▸ **To be done**:
Please copy out every line in the material below that contains the string "kern". Case counts, so match capitals and lowercase letters precisely.
======
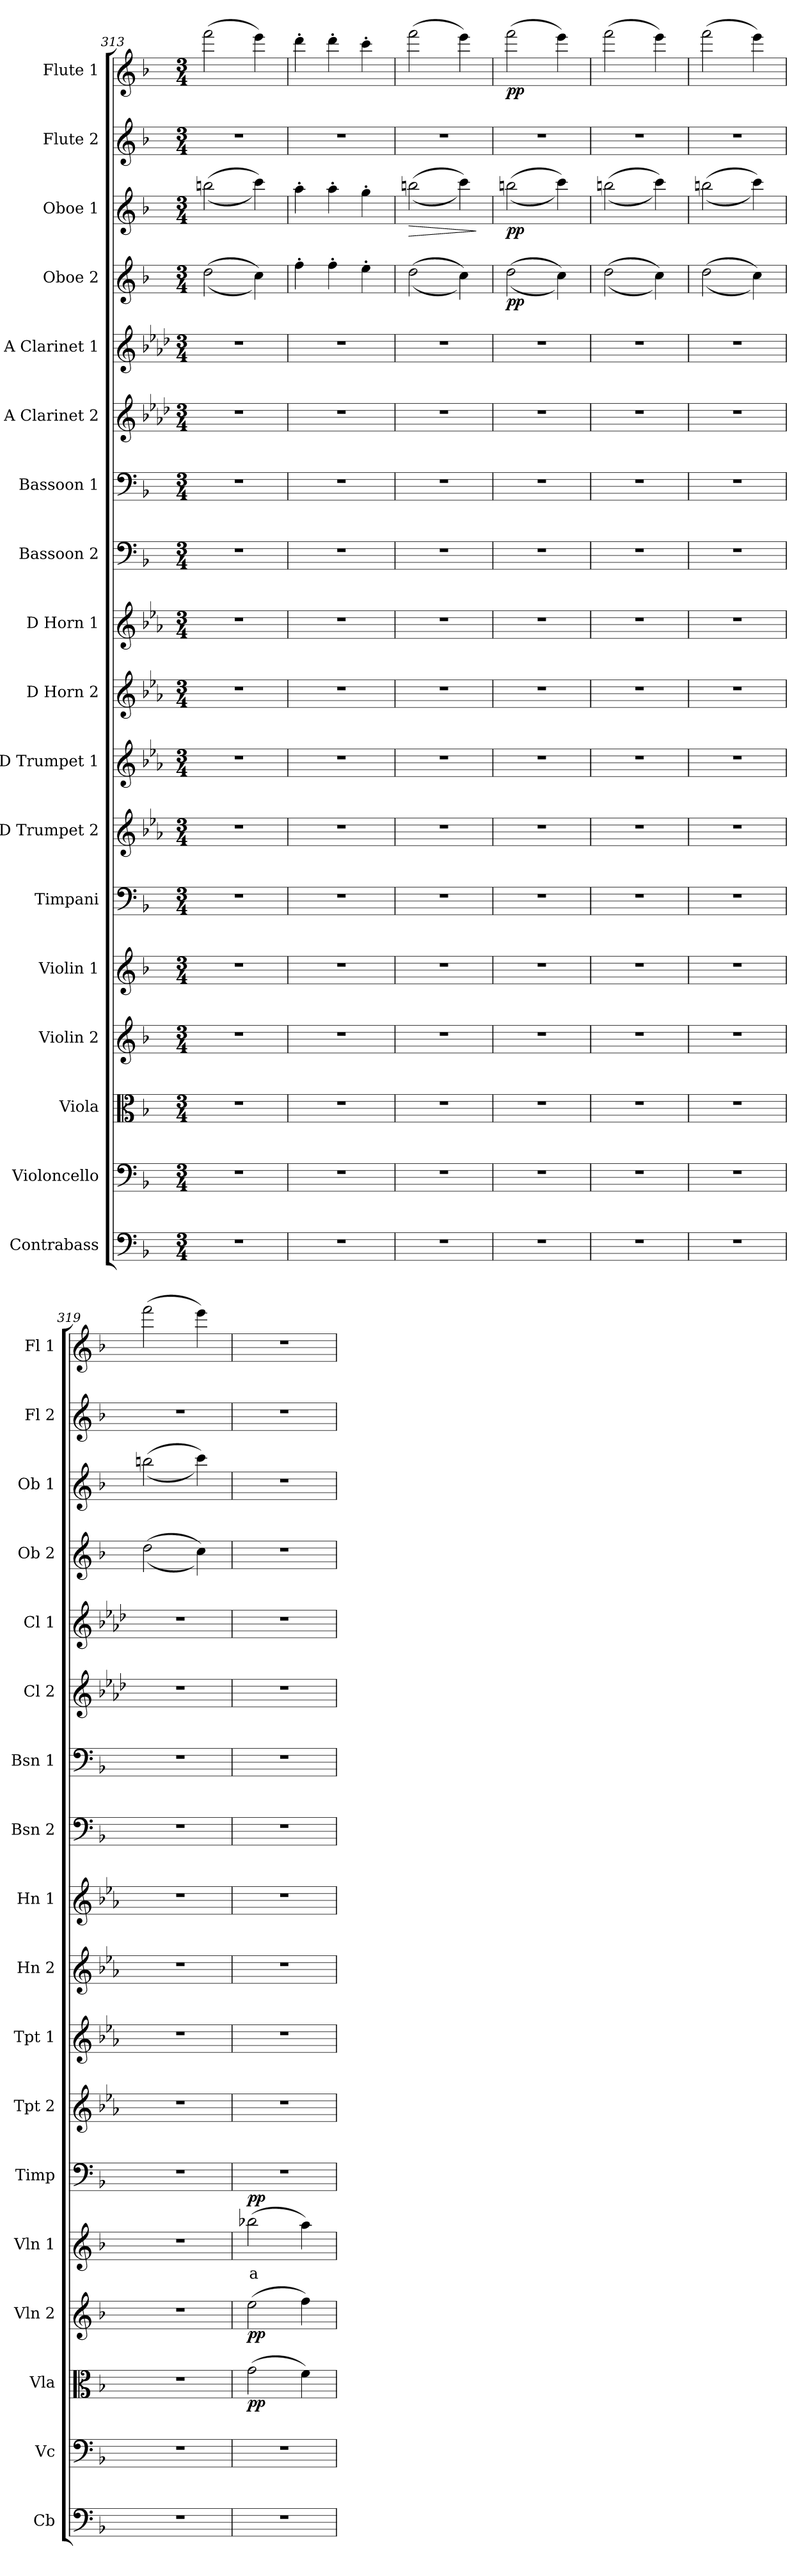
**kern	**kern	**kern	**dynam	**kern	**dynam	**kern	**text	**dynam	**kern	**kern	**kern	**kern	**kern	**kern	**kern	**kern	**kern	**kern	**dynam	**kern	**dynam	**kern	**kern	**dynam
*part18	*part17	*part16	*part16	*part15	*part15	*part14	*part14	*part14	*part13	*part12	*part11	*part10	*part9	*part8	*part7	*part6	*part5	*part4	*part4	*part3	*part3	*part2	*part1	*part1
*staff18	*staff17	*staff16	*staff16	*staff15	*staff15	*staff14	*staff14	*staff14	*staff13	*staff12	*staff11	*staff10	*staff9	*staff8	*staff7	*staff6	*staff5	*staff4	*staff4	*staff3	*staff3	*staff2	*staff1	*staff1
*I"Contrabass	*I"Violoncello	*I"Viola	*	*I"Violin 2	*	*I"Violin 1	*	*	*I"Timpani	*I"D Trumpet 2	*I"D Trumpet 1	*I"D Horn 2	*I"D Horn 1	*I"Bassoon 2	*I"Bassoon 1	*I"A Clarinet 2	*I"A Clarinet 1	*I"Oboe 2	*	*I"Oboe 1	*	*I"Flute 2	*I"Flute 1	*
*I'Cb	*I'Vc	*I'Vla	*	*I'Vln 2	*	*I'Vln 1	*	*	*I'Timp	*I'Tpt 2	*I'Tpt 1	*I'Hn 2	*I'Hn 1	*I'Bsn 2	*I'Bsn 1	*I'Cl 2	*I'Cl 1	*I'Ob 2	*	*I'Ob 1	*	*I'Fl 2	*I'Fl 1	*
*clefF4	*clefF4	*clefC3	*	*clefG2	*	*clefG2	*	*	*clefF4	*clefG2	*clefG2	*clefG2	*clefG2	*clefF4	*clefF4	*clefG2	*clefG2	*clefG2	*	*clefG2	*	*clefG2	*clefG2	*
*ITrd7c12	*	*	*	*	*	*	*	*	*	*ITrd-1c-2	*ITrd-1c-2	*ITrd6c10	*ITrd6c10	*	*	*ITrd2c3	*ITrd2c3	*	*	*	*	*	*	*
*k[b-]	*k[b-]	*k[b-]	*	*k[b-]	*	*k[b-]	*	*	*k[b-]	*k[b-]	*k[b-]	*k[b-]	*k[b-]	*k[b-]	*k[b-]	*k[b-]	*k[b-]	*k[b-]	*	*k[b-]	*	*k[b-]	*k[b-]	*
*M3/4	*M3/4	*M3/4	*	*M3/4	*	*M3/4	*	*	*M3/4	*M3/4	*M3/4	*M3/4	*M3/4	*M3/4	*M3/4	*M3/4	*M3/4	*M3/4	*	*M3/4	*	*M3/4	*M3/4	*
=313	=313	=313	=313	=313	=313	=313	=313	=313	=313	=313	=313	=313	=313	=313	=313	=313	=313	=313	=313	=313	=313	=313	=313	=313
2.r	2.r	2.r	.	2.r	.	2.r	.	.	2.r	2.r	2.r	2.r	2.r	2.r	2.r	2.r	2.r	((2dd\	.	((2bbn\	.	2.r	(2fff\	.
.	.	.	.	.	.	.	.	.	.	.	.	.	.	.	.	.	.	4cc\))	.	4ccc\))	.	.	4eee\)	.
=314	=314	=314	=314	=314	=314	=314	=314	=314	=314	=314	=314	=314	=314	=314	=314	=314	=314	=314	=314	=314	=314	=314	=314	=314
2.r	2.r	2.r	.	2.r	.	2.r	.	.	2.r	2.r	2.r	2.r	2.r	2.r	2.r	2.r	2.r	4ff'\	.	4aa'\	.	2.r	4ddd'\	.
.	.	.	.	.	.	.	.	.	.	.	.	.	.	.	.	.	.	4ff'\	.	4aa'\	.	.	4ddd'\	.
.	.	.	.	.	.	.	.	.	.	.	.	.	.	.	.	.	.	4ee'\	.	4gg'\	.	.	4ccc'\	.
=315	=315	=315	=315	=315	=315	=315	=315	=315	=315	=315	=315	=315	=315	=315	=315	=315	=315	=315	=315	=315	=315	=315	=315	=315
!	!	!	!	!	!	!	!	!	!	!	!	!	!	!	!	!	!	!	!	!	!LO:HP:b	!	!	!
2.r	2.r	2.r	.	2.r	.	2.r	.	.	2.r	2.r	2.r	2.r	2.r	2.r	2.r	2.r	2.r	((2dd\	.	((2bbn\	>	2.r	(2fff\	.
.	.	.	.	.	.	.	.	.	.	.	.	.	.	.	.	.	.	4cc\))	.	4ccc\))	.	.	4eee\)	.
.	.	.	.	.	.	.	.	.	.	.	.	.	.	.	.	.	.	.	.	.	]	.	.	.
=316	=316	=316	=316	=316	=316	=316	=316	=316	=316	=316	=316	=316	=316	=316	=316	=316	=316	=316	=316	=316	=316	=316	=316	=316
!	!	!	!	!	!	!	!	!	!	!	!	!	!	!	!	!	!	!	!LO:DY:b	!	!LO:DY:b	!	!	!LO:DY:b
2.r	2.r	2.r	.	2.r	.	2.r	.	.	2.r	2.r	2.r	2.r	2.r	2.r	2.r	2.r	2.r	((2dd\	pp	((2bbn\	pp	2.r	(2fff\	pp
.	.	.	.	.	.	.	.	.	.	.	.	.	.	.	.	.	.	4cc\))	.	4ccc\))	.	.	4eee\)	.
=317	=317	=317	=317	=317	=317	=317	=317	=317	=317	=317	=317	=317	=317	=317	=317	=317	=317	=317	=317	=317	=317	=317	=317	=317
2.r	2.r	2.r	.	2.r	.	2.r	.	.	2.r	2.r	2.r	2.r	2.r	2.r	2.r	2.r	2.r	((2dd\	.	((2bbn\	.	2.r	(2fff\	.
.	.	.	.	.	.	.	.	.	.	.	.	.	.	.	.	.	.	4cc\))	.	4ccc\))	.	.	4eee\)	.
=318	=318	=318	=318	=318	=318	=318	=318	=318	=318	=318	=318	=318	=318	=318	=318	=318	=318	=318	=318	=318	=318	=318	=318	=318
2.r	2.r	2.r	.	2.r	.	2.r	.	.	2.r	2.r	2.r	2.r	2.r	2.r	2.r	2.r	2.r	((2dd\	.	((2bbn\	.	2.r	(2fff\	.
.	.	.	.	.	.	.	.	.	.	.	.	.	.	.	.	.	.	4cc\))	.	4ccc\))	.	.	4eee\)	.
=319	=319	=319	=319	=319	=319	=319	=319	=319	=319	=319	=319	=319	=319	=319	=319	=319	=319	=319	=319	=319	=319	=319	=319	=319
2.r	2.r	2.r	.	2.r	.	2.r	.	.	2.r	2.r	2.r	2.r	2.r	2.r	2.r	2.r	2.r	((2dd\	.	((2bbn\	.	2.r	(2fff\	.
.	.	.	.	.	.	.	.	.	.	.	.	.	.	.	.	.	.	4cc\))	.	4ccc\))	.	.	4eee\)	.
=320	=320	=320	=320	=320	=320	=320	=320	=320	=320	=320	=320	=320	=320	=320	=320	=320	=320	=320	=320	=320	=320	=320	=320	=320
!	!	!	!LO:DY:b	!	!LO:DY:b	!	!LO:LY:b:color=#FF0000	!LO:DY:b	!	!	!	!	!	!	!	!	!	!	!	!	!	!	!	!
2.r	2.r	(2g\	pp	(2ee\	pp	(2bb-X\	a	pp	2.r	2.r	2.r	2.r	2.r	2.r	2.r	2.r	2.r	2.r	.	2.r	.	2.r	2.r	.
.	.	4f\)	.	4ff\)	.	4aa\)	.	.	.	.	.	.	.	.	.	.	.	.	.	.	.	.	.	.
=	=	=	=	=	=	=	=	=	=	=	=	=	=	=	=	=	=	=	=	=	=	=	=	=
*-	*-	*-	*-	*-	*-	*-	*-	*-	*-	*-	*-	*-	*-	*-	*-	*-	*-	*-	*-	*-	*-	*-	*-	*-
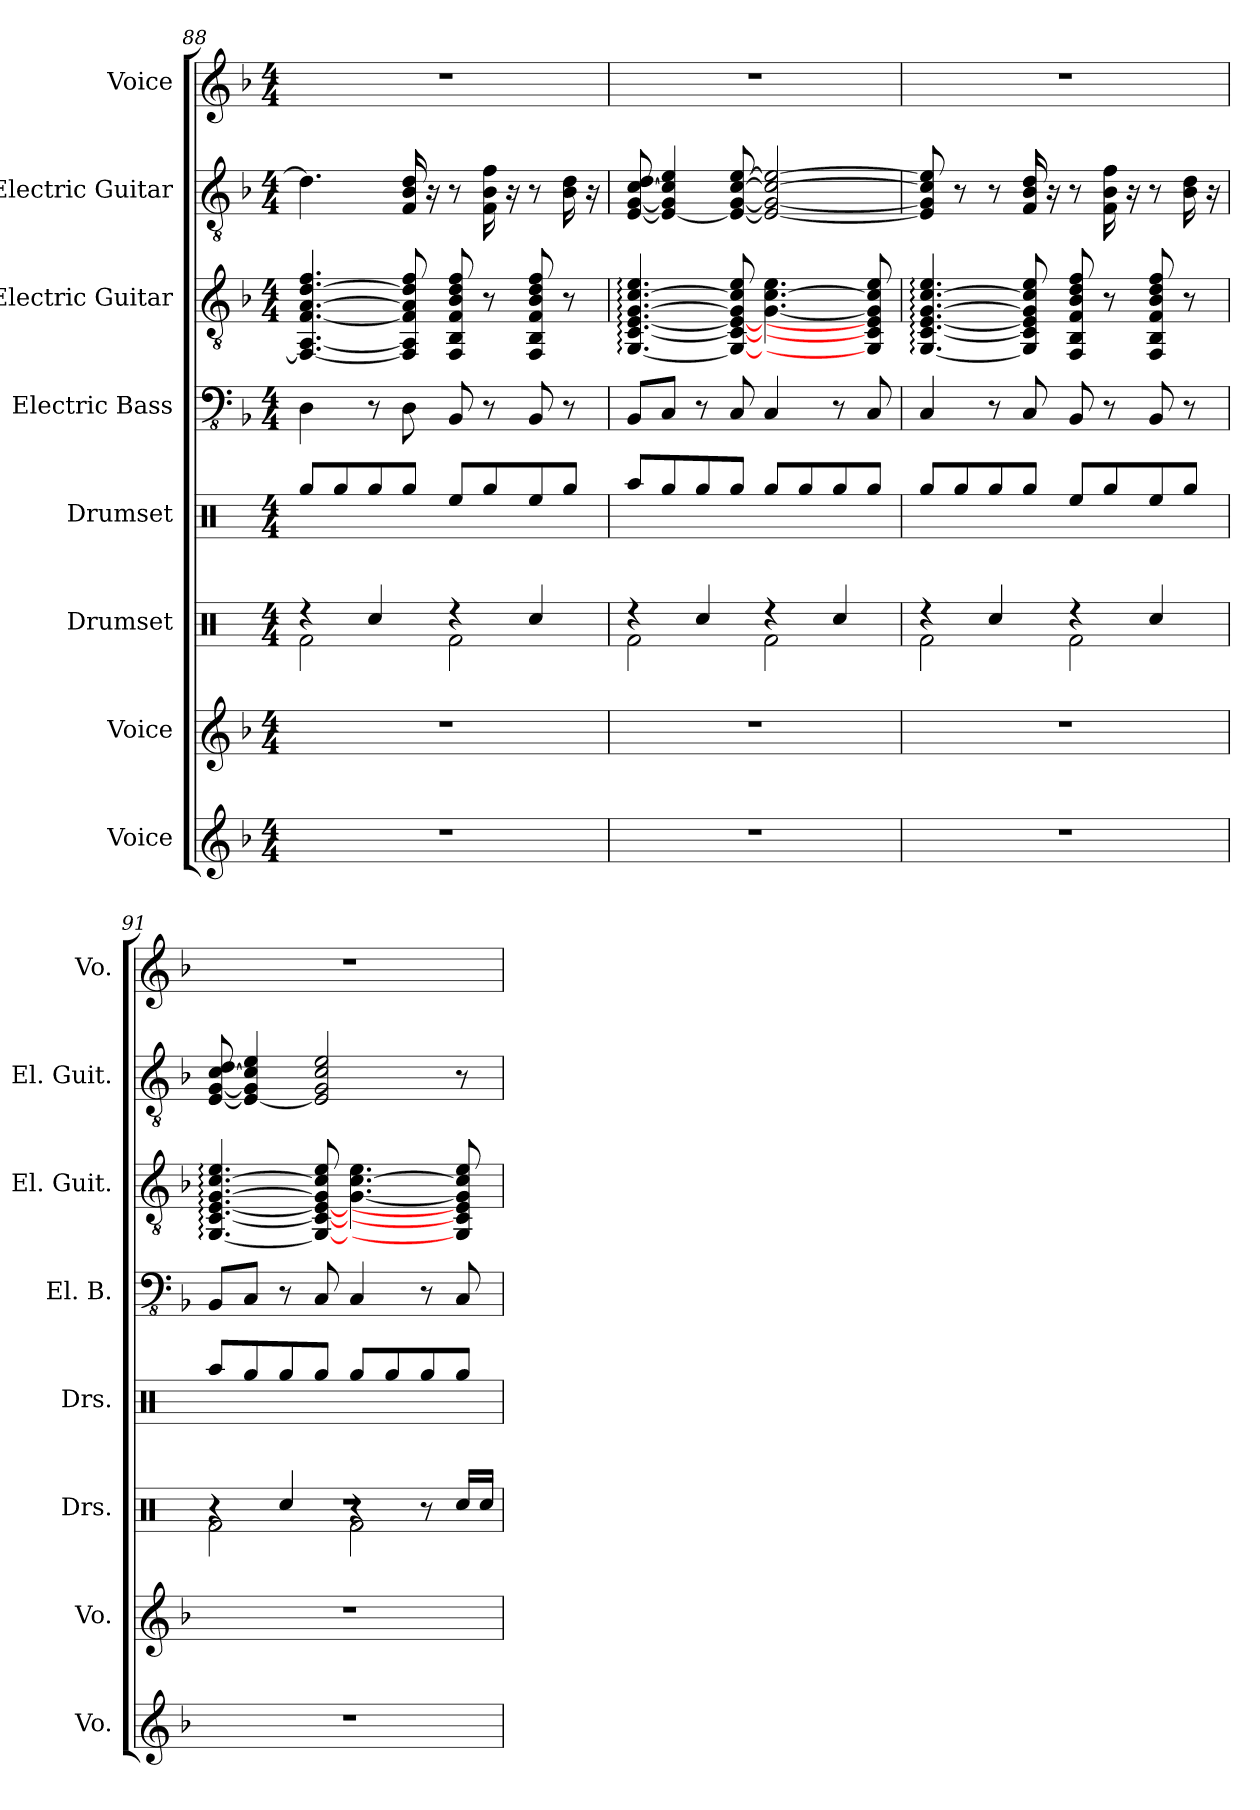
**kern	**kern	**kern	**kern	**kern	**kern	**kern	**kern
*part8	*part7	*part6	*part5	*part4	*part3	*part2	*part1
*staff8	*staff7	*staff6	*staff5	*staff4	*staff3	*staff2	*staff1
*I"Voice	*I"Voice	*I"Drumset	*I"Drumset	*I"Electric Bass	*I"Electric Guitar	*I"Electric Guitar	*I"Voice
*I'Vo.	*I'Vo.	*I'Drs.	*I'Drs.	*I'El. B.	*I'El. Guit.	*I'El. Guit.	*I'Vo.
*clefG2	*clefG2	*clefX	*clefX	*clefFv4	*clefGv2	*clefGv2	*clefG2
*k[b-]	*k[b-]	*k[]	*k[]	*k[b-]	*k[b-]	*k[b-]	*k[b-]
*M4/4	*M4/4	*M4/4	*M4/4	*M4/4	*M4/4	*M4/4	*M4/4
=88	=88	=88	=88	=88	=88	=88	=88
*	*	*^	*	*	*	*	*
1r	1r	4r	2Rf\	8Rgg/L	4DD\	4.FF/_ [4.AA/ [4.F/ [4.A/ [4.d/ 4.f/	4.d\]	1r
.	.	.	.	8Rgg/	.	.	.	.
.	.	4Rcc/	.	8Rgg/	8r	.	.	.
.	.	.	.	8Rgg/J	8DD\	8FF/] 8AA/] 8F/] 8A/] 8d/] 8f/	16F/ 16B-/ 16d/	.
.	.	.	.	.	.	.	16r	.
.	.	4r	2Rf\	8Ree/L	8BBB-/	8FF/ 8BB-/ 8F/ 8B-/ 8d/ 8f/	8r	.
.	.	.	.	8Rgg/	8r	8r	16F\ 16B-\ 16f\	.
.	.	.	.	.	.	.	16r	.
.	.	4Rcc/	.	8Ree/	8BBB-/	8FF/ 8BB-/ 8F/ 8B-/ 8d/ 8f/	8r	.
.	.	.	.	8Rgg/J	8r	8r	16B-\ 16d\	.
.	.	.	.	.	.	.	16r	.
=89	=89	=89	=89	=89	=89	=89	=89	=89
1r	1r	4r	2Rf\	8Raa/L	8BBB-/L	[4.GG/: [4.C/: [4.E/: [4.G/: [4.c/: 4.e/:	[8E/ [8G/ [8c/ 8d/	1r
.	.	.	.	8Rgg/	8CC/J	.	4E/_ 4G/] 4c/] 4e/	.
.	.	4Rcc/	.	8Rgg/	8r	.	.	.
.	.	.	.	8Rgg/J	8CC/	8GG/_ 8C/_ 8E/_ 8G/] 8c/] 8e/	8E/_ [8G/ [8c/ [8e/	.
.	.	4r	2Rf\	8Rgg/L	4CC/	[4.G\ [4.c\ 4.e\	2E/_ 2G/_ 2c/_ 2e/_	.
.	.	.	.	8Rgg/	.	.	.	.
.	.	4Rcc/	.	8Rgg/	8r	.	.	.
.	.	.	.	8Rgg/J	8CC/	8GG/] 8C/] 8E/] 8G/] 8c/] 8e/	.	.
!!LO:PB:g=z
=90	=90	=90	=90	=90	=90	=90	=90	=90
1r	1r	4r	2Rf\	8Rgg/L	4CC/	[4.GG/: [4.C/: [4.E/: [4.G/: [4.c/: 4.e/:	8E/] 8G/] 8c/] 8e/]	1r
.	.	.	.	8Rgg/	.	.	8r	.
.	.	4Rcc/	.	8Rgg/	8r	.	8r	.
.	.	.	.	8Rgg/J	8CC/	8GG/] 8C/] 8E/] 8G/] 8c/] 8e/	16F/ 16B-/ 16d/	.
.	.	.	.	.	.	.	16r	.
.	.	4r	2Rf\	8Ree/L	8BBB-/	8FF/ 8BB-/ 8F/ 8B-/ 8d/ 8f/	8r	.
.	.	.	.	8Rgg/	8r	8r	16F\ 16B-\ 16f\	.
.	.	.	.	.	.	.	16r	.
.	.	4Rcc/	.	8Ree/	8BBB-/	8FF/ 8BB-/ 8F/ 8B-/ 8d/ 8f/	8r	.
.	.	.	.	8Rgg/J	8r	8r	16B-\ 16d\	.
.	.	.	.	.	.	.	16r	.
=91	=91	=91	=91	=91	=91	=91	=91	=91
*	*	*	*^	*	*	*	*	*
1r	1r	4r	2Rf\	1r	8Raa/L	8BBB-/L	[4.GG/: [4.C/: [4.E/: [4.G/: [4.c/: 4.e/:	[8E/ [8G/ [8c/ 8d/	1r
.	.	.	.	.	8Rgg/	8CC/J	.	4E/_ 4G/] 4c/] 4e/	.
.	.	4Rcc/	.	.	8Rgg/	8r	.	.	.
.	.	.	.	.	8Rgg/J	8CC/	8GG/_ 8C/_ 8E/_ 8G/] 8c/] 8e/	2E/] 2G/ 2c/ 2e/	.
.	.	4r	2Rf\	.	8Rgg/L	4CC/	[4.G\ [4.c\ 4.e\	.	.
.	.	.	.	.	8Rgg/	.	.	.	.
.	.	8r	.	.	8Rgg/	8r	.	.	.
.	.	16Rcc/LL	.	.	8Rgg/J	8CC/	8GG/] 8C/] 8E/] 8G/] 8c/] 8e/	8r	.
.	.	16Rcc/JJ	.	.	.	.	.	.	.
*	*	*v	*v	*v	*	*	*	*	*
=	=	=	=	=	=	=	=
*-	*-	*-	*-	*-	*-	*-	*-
======
▸ **Final result**:
**kern	**kern	**kern	**dynam	**kern	**dynam	**kern	**text	**dynam	**kern	**kern	**kern	**kern	**kern	**kern	**kern	**kern	**kern	**kern	**dynam	**kern	**dynam	**kern	**kern	**dynam
**kern	**kern	**kern	**kern	**kern	**kern	**kern	**kern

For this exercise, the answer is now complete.